Here is the complete code to fetch data, run a regression model with 5-fold cross-validation, and evaluate the model’s performance using RMSE, R2, and MAE.
from sklearn.datasets import fetch_california_housing
from catboost import CatBoostRegressor
from sklearn.model_selection import cross_val_predict
from sklearn.metrics import mean_squared_error, median_absolute_error, r2_score
def main():
"""
start of the code
"""
# fetch housing data and labels
hdata = fetch_california_housing()
X, y, headers = hdata['data'], hdata['target'], hdata['feature_names']
# print(headers)
# print(X)
# print(y)
# run regression model with 5-fold CV
clf = CatBoostRegressor(verbose=False)
preds = cross_val_predict(clf, X, y, method="predict")
# calculate prediction performance
print("R2 score: ", r2_score(y, preds))
print("Root Mean Square Error: ", mean_squared_error(y, preds, squared=False))
print("Mean Absolute Error: ", median_absolute_error(y, preds))
if __name__ == "__main__":
main()
Output of the code:
The above code returns the following output:
R2 score: 0.722705761583593
Root Mean Square Error: 0.6076439964109932
Mean Absolute Error: 0.3142923456700748
Suppose you have to run a predictive regression model on a dataset.
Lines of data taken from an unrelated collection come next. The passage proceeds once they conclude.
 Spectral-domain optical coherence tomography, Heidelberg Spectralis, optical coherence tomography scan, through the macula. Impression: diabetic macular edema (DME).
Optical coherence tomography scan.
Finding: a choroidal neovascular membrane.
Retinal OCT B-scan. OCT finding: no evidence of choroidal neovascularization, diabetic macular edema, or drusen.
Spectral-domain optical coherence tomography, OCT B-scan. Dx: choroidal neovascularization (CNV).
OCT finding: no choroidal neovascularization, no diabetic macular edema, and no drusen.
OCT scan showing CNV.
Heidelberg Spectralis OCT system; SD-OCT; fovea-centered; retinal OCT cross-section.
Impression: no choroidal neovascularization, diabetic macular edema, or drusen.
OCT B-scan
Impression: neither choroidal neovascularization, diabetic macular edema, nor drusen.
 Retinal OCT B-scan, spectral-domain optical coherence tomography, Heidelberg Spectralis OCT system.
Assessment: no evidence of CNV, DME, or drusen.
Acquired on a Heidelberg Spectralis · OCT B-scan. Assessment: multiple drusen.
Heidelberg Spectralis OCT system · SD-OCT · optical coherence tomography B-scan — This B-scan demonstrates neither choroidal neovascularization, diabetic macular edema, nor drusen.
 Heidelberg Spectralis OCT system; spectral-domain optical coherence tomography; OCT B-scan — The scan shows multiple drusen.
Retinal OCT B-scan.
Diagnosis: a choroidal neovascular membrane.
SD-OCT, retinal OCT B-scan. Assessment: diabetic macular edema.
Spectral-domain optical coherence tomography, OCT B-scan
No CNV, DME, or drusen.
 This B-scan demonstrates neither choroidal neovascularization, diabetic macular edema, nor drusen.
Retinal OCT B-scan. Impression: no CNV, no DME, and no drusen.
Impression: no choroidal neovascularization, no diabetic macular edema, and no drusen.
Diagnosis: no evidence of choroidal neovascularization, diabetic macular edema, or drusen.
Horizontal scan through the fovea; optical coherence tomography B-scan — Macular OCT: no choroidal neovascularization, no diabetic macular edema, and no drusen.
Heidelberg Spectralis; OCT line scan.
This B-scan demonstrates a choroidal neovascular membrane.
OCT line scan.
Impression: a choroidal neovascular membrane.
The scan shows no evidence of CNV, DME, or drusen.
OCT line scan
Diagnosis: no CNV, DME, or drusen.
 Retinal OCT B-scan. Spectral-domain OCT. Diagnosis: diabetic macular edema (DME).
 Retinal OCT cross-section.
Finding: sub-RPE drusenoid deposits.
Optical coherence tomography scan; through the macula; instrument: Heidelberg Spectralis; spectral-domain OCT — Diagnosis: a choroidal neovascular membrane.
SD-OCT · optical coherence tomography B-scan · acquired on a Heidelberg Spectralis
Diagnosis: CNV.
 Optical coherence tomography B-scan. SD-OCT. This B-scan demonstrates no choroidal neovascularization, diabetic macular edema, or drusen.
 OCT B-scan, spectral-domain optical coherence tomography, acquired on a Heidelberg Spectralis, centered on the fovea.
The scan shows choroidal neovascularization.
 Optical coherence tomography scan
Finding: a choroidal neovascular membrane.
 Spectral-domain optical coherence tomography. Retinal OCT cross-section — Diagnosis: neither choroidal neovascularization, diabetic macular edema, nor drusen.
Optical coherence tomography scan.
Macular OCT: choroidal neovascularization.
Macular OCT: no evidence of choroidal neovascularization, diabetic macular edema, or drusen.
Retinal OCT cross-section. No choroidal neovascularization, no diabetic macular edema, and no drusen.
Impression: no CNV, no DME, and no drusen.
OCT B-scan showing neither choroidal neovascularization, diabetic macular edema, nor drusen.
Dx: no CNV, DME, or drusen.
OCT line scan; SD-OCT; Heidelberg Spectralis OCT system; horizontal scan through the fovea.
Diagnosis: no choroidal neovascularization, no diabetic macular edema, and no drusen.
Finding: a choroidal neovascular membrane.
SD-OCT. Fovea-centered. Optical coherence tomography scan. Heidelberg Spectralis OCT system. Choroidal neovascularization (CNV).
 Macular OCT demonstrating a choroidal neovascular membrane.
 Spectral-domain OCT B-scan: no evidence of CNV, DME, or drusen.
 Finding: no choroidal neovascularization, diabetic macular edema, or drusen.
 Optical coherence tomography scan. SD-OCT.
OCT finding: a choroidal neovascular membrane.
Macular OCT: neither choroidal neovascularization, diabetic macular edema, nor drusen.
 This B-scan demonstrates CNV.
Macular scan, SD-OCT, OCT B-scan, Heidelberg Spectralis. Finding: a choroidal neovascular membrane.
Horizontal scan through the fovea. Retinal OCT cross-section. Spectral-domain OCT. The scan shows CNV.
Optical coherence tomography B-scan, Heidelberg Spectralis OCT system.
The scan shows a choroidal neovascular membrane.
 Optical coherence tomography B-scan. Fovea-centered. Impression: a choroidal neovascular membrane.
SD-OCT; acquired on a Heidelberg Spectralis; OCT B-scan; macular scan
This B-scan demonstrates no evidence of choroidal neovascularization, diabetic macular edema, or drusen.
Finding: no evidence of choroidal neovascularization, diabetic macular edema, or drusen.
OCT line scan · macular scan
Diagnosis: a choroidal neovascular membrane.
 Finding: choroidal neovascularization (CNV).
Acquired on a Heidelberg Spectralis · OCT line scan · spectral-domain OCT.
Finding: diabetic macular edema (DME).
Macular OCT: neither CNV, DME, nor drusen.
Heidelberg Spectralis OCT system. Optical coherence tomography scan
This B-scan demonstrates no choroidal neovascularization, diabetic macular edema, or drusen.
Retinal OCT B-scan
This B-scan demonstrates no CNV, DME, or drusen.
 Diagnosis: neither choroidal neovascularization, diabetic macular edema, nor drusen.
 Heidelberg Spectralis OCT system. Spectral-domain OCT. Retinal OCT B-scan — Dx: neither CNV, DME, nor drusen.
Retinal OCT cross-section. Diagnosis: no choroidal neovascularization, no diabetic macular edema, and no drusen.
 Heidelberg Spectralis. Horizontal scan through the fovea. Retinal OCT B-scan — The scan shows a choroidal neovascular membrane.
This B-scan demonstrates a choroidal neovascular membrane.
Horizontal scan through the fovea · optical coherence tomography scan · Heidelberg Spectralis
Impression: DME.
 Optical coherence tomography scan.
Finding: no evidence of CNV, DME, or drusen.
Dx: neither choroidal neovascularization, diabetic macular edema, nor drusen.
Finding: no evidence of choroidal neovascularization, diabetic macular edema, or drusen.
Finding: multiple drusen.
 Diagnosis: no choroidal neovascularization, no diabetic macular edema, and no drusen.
In that case, you need to extract features (X) and targets (y) from the data and apply a regression algorithm on X and y to estimate the prediction. If you have separate train and test sets, you can train the model on the train set using the fit() function of the CatBoost library and test the fitted model on the test set using predict() function.
Here is an example to show how to use fit() and predict() functions:
from sklearn.datasets import fetch_california_housing
from catboost import CatBoostRegressor
from sklearn.metrics import mean_squared_error, median_absolute_error, r2_score
from sklearn.model_selection import train_test_split
def main():
"""
start of the code
"""
# fetch housing data and labels
hdata = fetch_california_housing()
X, y, headers = hdata['data'], hdata['target'], hdata['feature_names']
# split data into train (60%) and test (40%) sets
X_train, X_test, y_train, y_test = train_test_split(X, y, test_size=0.40, random_state=1234)
# train the model
clf = CatBoostRegressor(verbose=False)
clf.fit(X_train, y_train)
# test the model
preds = clf.predict(X_test)
# calculate prediction performance
print("R2 score: ", r2_score(y_test, preds))
print("Root Mean Square Error: ", mean_squared_error(y_test, preds, squared=False))
print("Mean Absolute Error: ", median_absolute_error(y_test, preds))
if __name__ == "__main__":
main()
Please let me know if any syntax does not make sense.